In March 2005, to celebrate the launch of M&Ms new Dark Chocolate candies, M&Ms and Mars Candy Co. worked alongside LucasFilm. Advertising group Eventage dropped an authentic X-Wing Fighter on an island in the middle of New York's Times Square, and invited Anthony Daniels—the original C-3PO—in costume with Darth Vader, six Storm Troopers, and M&Ms also dressed as Star Wars characters. The actors participated in a performance that seamlessly blended the Star Wars universe with the world of M&Ms. The promotion received 184 million media impressions, was covered on 25 national television segments.
Snapple White Tea "High Tea" Tour
Snapple Beverage Corporation was ready to launch its newest creation: Snapple White Teas, "The Lightest Tasting Teas on Earth." Eventage advertising group took a tour of nine U.S. cities from June to August 2010 to take consumers skyward. At each location, Snapple set up three 22-foot helium balloons, each balloon featuring a new Snapple White Tea flavors, and flew consumers up to 1,200 feet above the ground. Snapple also set up tents and gave out bottles of their new product, distributing a total of 21,000 samples of Snapple's White Teas. The U.S. tour sparked 33 million media impressions, as well as photos and spots in The New York Times and BrandWeek, making this promotion one of the most successful in Snapple's history.

** TASK **
Write what comes next in the text on brand promotion events, after its final sentence. The records that follow come from a separate source.

** DATASET EXCERPTS **

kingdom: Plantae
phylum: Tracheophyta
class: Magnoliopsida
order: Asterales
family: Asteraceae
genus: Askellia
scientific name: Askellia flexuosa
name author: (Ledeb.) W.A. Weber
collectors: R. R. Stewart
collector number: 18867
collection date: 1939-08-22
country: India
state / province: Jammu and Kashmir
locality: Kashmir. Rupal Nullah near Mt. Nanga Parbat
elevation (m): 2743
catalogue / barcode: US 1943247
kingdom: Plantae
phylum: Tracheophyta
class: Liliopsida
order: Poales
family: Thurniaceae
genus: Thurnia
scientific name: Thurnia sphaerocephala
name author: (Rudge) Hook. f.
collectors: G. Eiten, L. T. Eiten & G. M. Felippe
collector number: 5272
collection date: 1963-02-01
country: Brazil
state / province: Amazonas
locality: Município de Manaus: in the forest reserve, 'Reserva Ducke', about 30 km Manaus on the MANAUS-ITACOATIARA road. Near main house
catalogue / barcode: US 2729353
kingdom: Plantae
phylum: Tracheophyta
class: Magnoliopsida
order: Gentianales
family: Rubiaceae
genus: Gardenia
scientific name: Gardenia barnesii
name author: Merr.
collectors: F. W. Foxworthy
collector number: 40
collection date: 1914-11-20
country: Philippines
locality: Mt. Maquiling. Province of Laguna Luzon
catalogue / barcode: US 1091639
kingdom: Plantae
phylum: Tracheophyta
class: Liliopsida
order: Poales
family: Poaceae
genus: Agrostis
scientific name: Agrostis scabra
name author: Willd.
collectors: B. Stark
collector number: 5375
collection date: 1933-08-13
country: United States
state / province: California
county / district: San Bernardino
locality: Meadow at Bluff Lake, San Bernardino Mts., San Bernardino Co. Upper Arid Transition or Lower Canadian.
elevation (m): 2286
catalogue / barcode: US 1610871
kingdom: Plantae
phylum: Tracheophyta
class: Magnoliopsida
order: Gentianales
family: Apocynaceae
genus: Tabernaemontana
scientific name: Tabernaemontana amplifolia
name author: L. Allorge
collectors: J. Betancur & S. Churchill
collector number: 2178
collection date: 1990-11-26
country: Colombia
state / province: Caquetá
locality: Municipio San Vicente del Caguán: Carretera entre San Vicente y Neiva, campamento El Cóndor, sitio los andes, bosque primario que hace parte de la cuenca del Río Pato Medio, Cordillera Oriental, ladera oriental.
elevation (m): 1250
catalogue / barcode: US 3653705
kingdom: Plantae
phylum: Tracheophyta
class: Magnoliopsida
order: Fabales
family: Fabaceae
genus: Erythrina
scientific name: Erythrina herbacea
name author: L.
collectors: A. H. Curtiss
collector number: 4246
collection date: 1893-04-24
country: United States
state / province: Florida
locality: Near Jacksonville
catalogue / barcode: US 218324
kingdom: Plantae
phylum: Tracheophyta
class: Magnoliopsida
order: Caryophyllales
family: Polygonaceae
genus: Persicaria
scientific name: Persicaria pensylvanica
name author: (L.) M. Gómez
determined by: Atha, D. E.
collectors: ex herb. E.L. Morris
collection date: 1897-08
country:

** EXPECTED ANSWER **
Levi's proves "Size Does Matter"
Levi's brand jeans wanted to market their new slogan: "Size does matter." To accomplish this, Levi's hired A Squared Group to execute a publicity stunt in Washington Square Park in Manhattan. For the stunt, 75 single men and women were chosen to find their perfect match. The women had 5:01—a nod to Levi's 501 jeans—to race to a pile of men's jeans, grab a pair, and search among the 75 shirtless men to find the perfect match. The guerilla promotion, which reinforced the idea that everyone has a perfect fit, reached over 20 million consumers through unpaid media coverage.
OfficeMax gets edgy.
Innova and PR partner Maccabee Group helped OfficeMax launch a new ink cartridge refill service with a revealing media event. Ten models braved sub-freezing Chicago weather to show off the iconic Windy City imagery airbrushed on their backs for media and curious passersby. Many media outlets, including the Associated Press, CNN, Forbes, the Chicago Tribune, and five Chicago network TV stations covered the eye-catching guerrilla promotion, helping drive OfficeMax’s ink sales up 15 percent the following week.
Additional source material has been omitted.